O mercado de automóveis de passeio e comerciais leves registrou alta de 10,3% em maio, no comparativo de abril, segundo a Federação Nacional da Distribuição de Veículos Automotores (Fenabrave). Em números, o percentual corresponde a um acréscimo de 5.284 unidades, que pode parecer modesto, mas diante do atual cenário é um sinal positivo. Afinal, é indicativo que, mesmo que atordoado pelo tombo, o setor mostra reação.

Assim, maio registrou 56.639 licenciamentos, sendo que 65,3% das negociações foram no varejo e 34,6%, no modelo vendas diretas. Para se ter uma ideia, a média do ano para esse tipo de aquisição entre pessoas jurídicas representa 44% do mercado. A queda da demanda por esse modelo de negócio é um reflexo da economia paralisada devido à pandemia do coronavírus Covid-19.

No entanto, quando se compara com o desempenho de 2019, maio representou uma queda de 76%, quando se observa os números do mesmo período. Ou seja, foram vendidos apenas um quarto do que foi licenciado em maio do ano passado. Quando se analisa os cinco primeiros meses, o tombo é menor. A retração é de 38,1%.

Em entrevista exclusiva para o HD Auto, o diretor-adjunto de Marketing da Hyundai, Jan Telecki prevê que a retração do volume projetado para 2020 será de 25%. No entanto, deixa claro que é preciso que medidas de governo para aquecer a economia de fato se concretizem. 

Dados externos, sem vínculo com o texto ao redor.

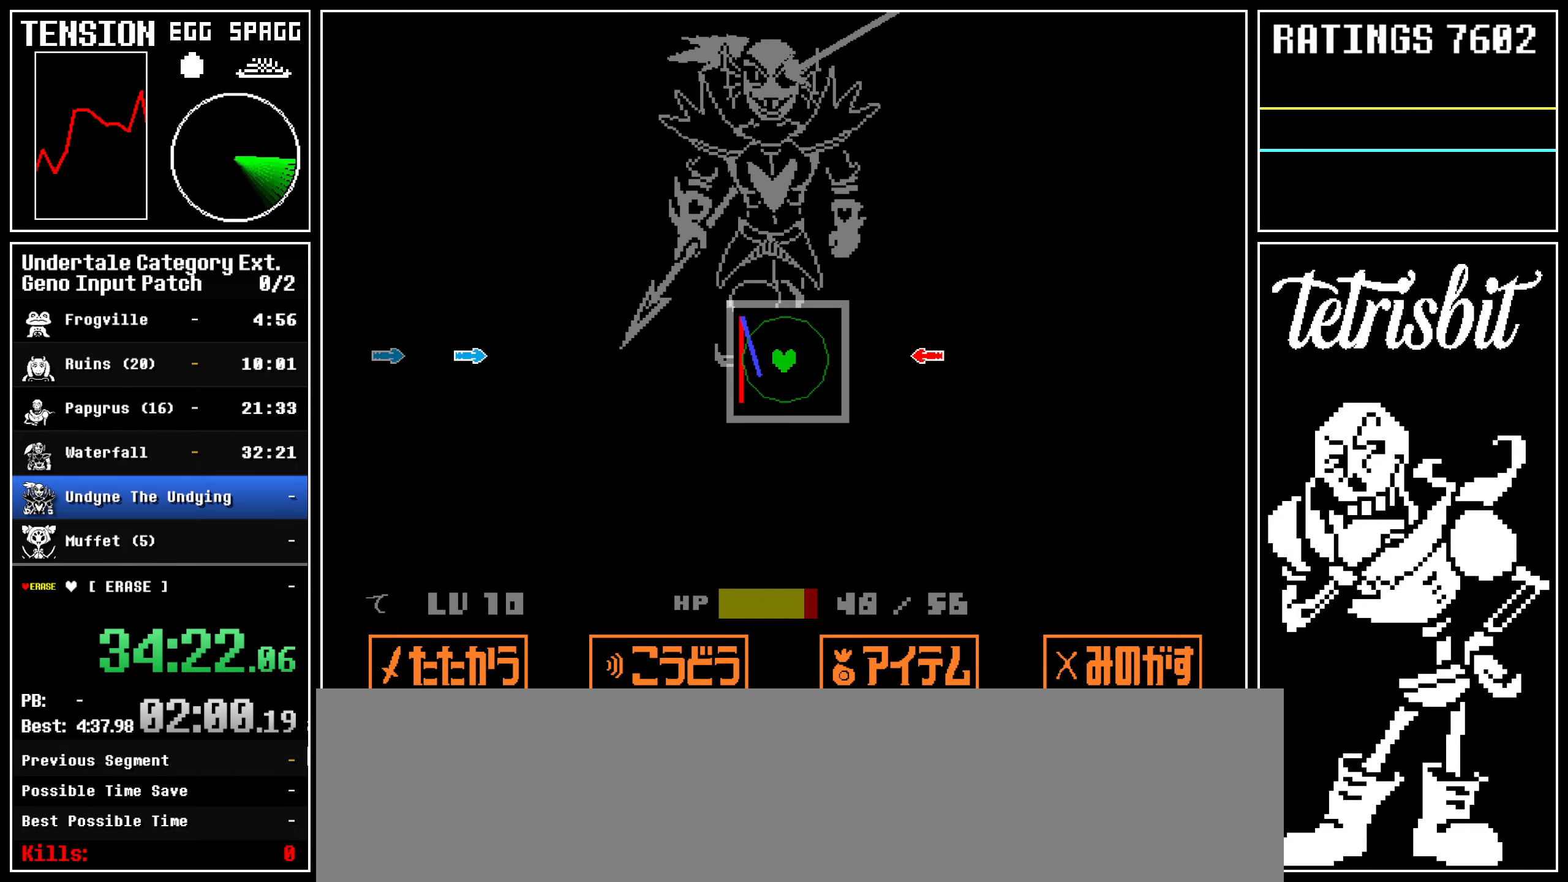
{"keys": [], "events": [[17, "right", "down"], [167, "right", "up"], [267, "left", "down"], [450, "left", "up"]]}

“Os números de maio são indicativos de uma recuperação. Mas é preciso que as medidas de governo sejam eficazes. Esse dinheiro todo que o governo está disponibilizando precisa chegar efetivamente à população e infelizmente está demorando para acontecer e não reverte no comércio e mantém locomotiva (da economia) parada”, analisa, o executivo.

Isolamento

No entanto, o presidente da Fenabrave, Alarico Assumpção Júnior, atribui a melhora no desempenho ao relaxamento das medidas de isolamento, que permitiu a reabertura de concessionárias em algumas praças. No entanto, o representante da entidade reclama das medidas adotadas no estado de São Paulo e também na metrópole, que representam um quarto do mercado e deverá iniciar a abertura gradual da revendas. 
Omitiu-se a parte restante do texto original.